Brookdale senior living solutions (BKD) operates 130 retirement centers, 915 assisted living communities and 78 continuing care retirement centers (CCRCs), serving about 108,000 residents. Not only is BKD the largest senior living operator in U.S., the company doubled its revenue in the past five years, from $2.4 billion in 2011 to $4.9 billion in 2015. But neither the size nor the revenue growth increase has translated to earnings. The medical care REIT has not distributed any dividends since 2008.
Management has not retained earnings either. In each of the past five years, for every dollar of revenue, 95 cents were used to pay for operating expenses. And non-operating expenses added 50 cents, which was paid by equity and debt issuance. Your correspondent often wonders when companies choose to classify debt and financing obligations as non-operating expenses. If debt, classified as non-operating expense, is not used for the operations of the business, what is it for?

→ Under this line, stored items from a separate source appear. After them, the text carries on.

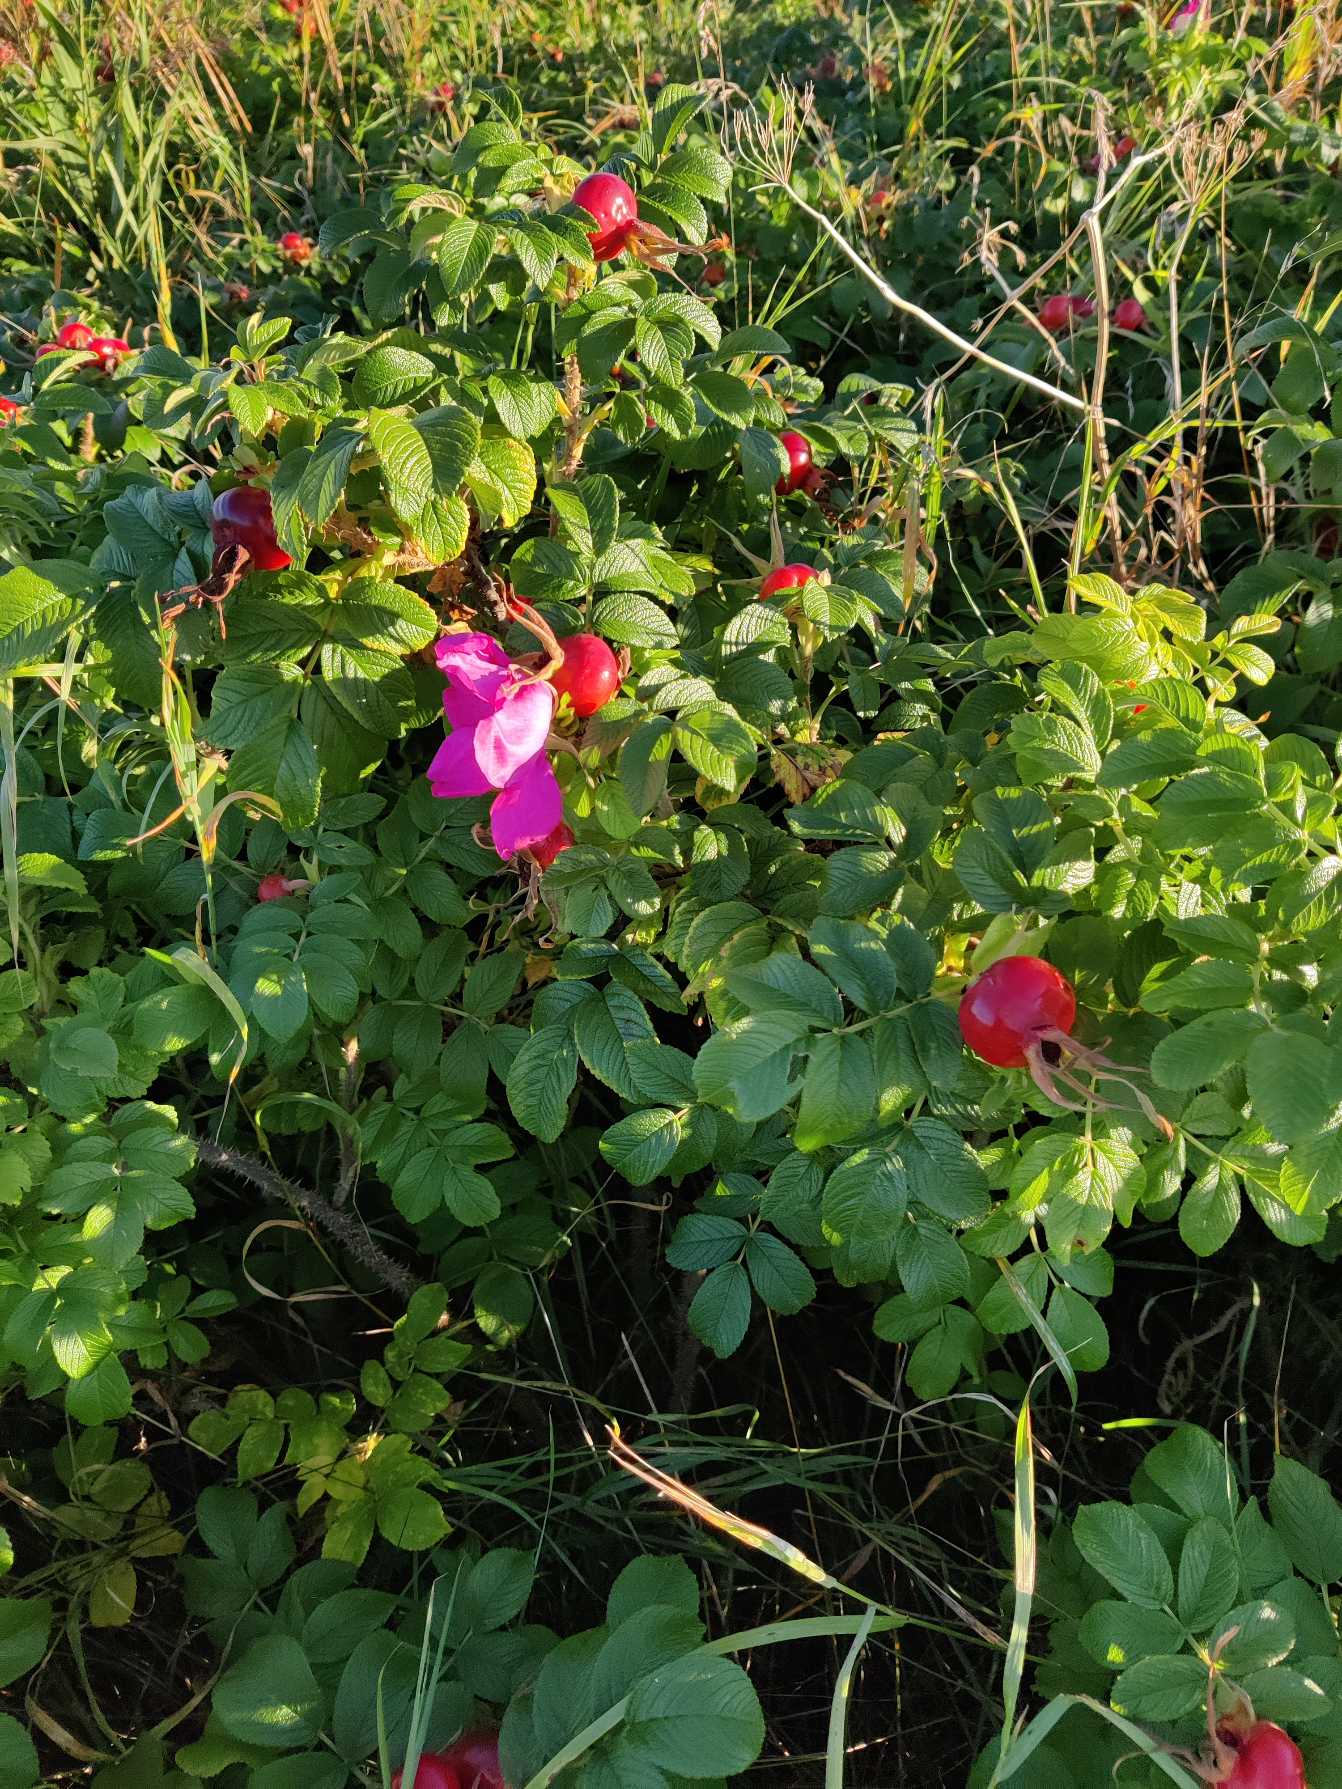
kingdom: Plantae
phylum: Tracheophyta
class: Magnoliopsida
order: Rosales
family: Rosaceae
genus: Rosa
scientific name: Rosa rugosa
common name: Rynket rose
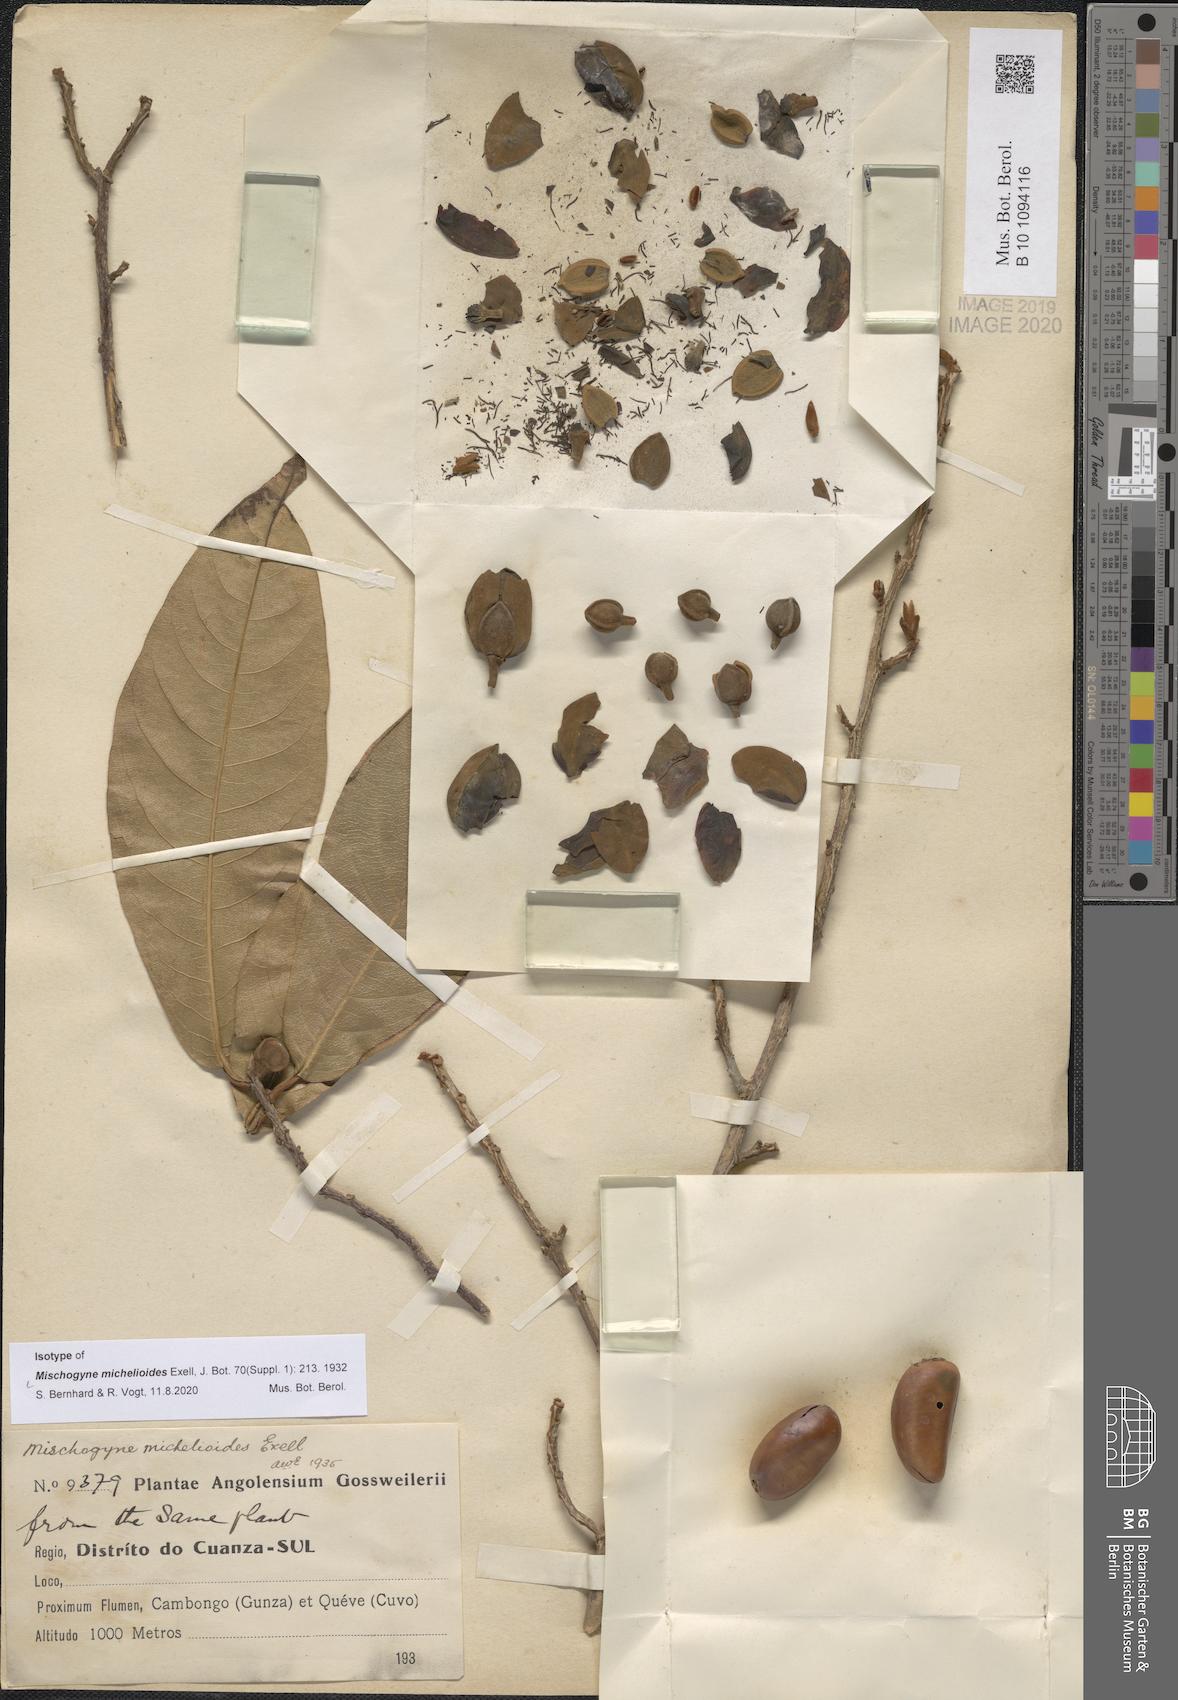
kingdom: Plantae
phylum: Tracheophyta
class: Magnoliopsida
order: Magnoliales
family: Annonaceae
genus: Mischogyne
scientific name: Mischogyne michelioides
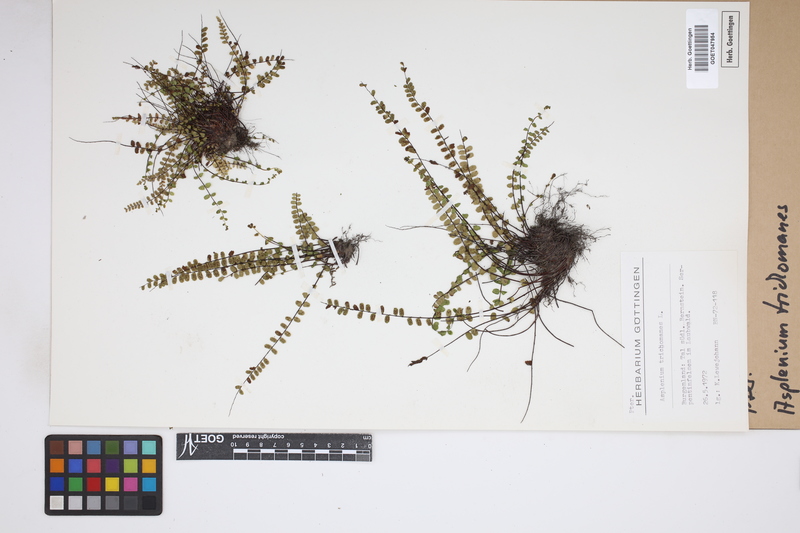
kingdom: Plantae
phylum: Tracheophyta
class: Polypodiopsida
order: Polypodiales
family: Aspleniaceae
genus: Asplenium
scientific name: Asplenium trichomanes
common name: Maidenhair spleenwort
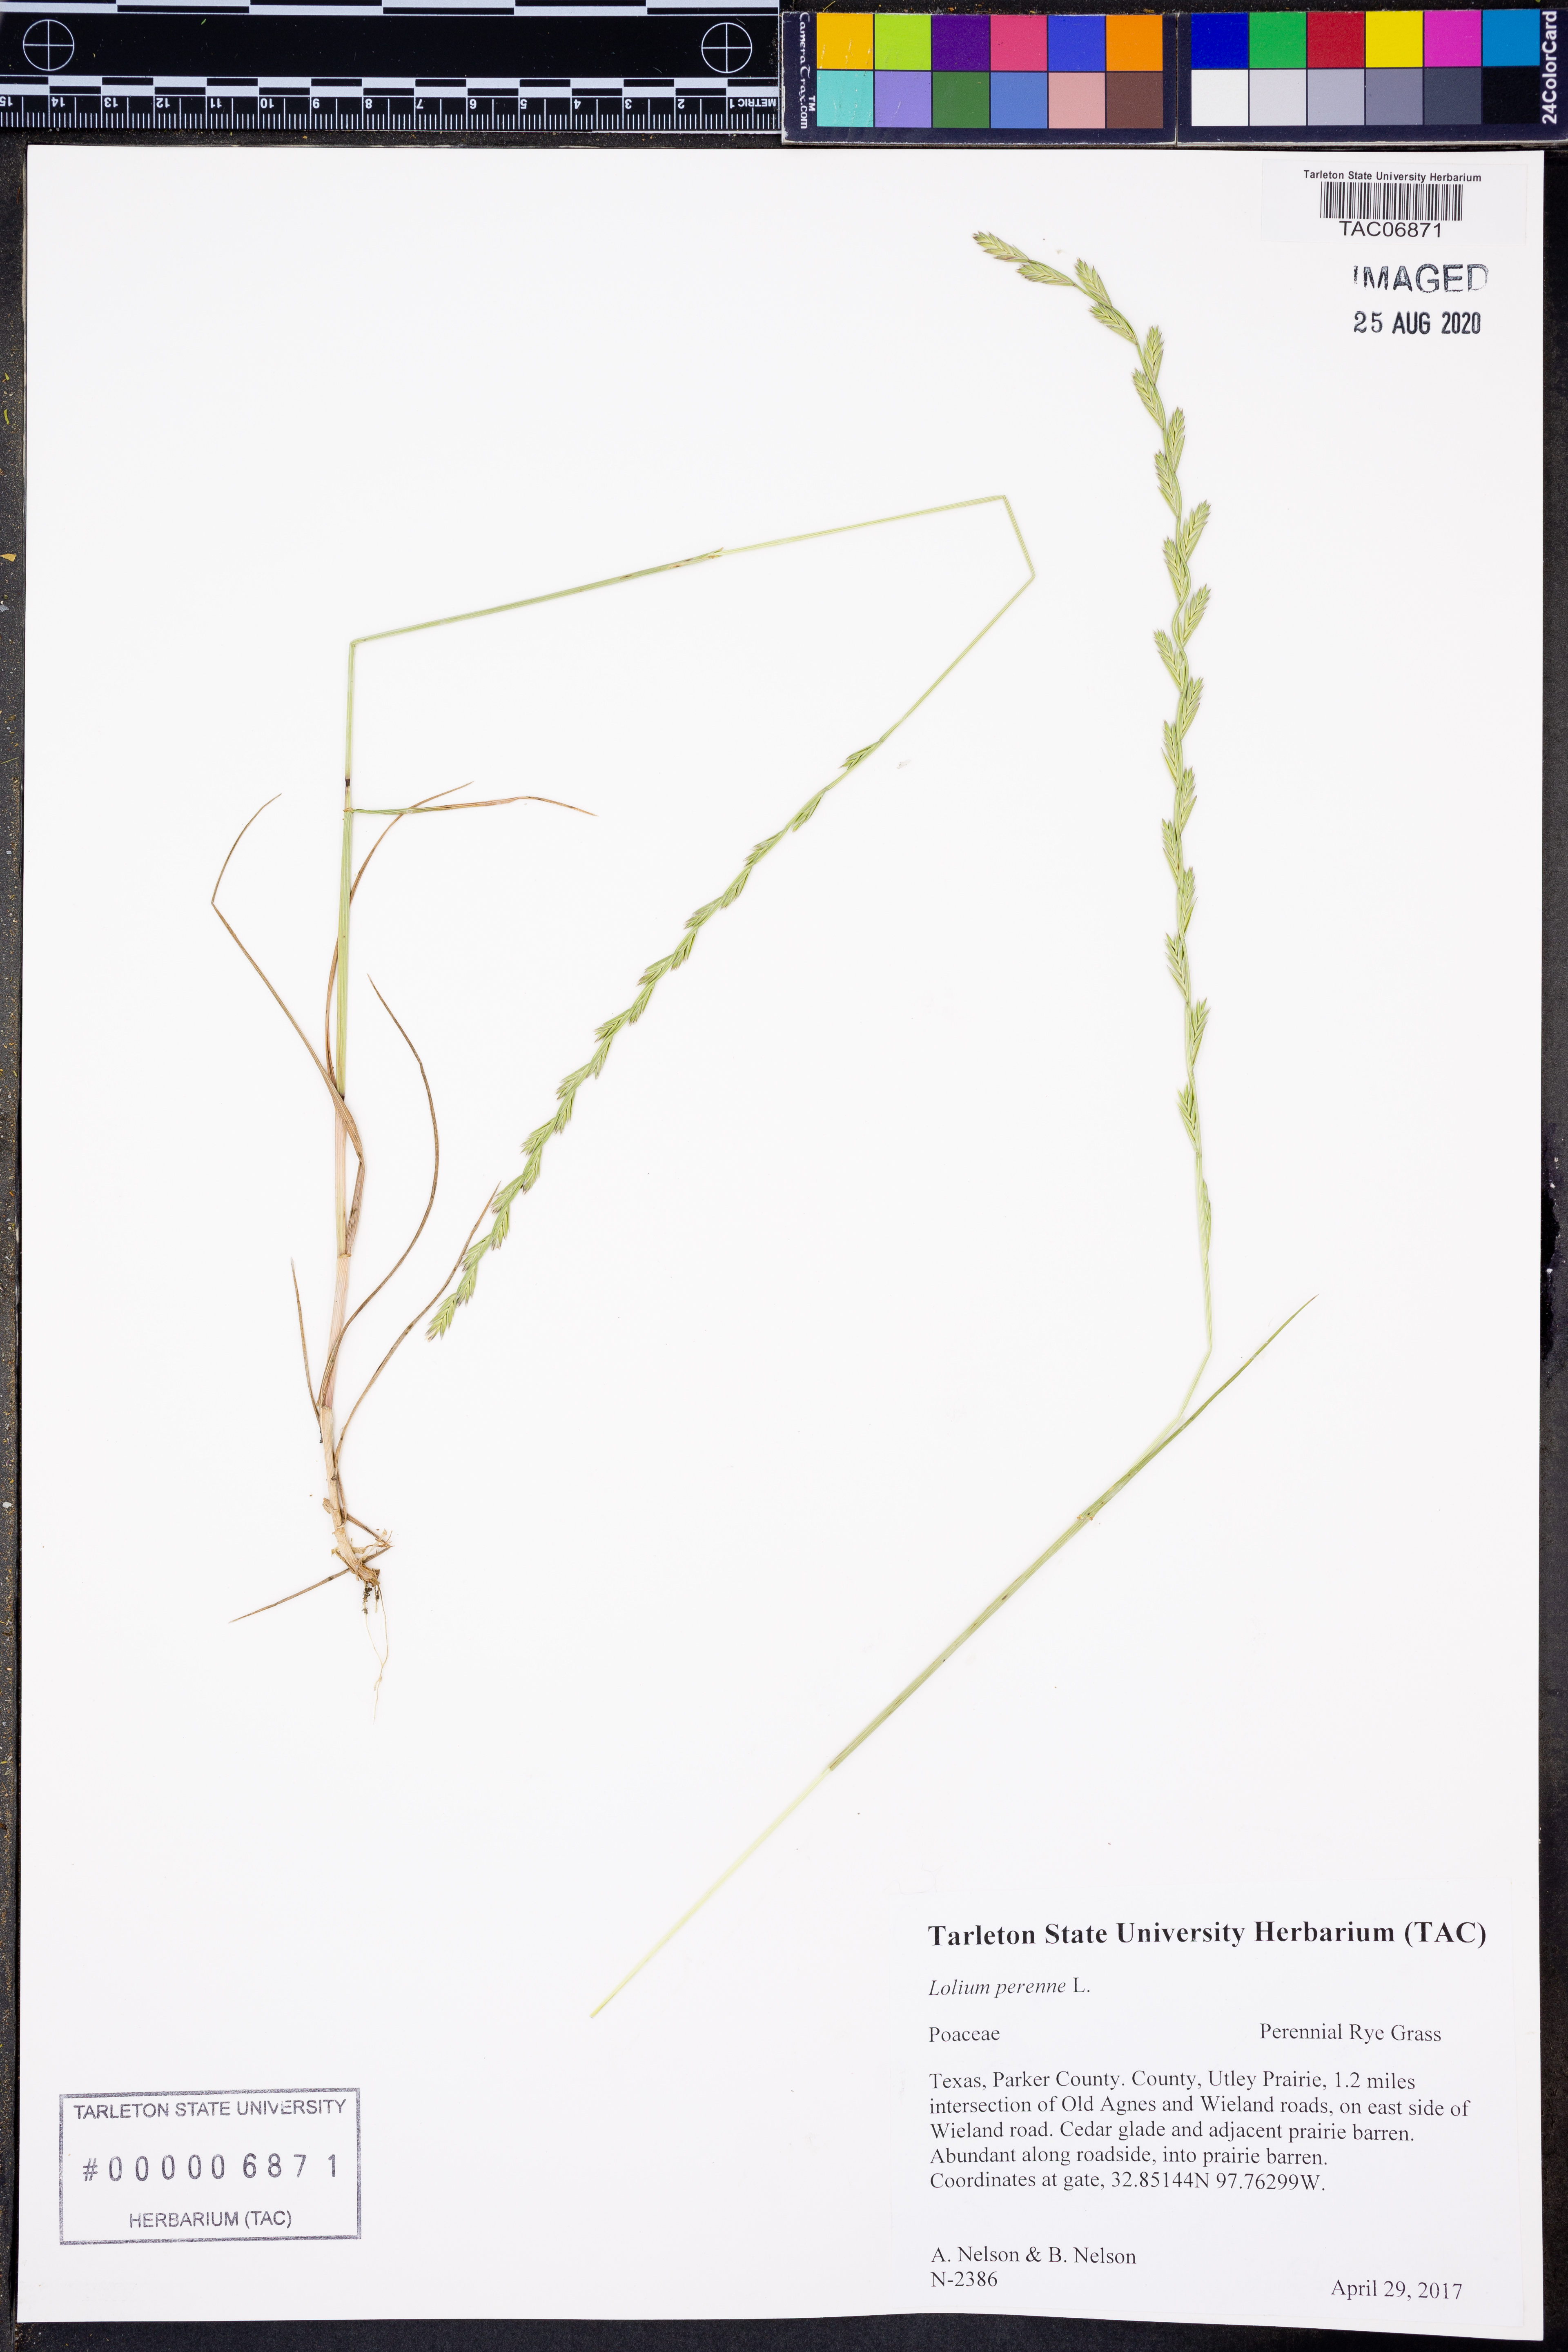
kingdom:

Perhaps, to build an empire. At the promise of future synergy benefits, economies of scale and increased operational efficiency, BKD purchased, in 2014, Emertitus Corporation, a senior living service provider operating residential style communities. Valued at $3 billion, BKD assumed $1.4 billion of Emertitus debt and exchanged $1.6 billion of its shares, notes Jason Oliva of SHN, a senior housing industry publication.